## [Problem]
An exact copy of all the data, minus the images, is required.

## [Recorded data]
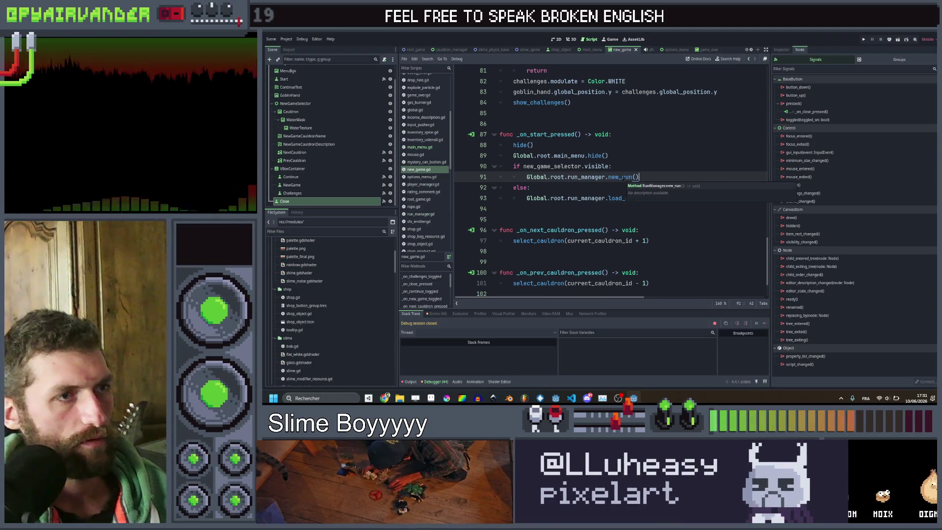
left_click(619, 178, "ctrl")
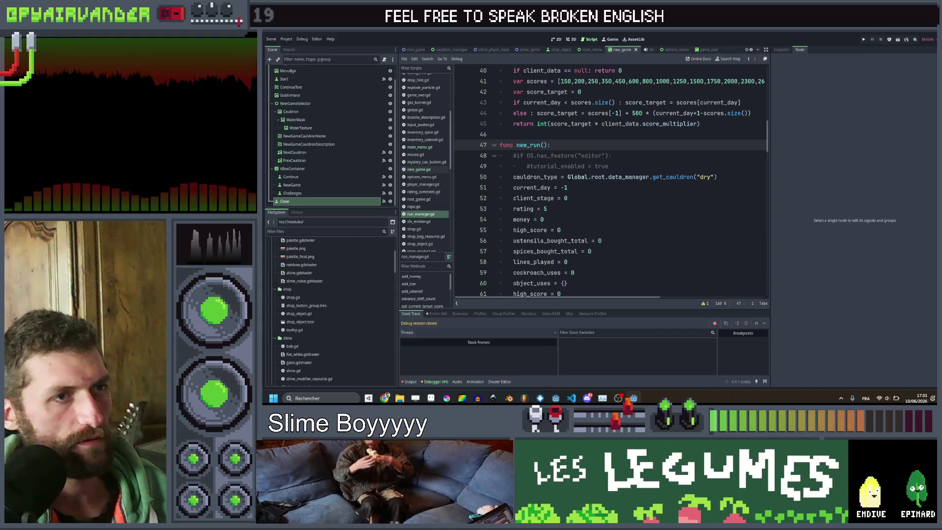
In run_manager.gd, add a cauldron_id parameter to new_run, pass it to get_cauldron() instead of "dry", and save.
double_click(705, 177)
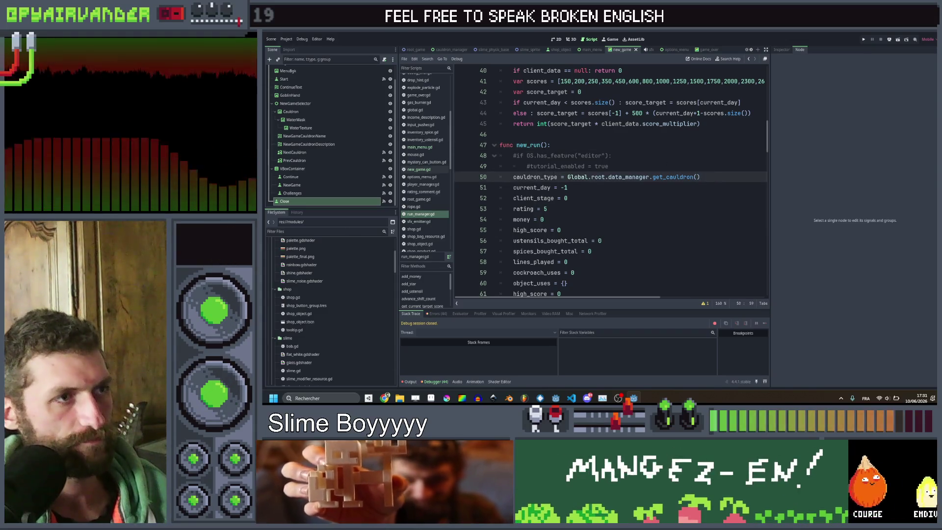
key("Delete")
left_click(544, 145)
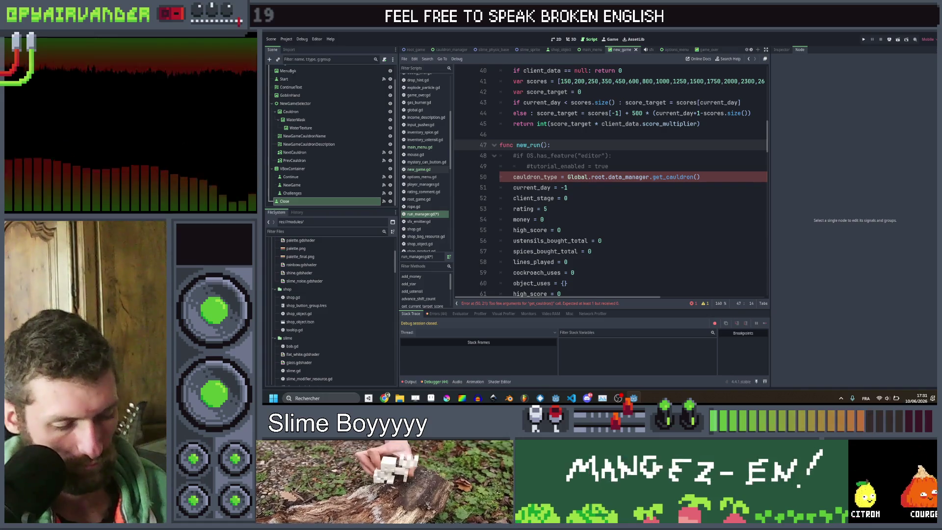
type("cualdr")
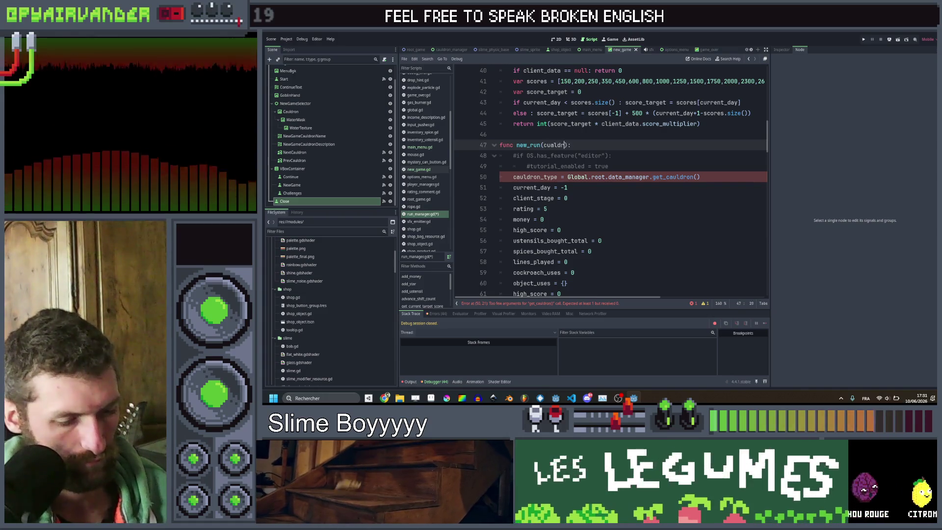
type("on_id : String")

## [Task solution]
left_click(619, 178, "ctrl")
In run_manager.gd, add a cauldron_id parameter to new_run, pass it to get_cauldron() instead of "dry", and save.
double_click(705, 177)
key("Delete")
left_click(544, 145)
type("cualdr")
type("on_id : String")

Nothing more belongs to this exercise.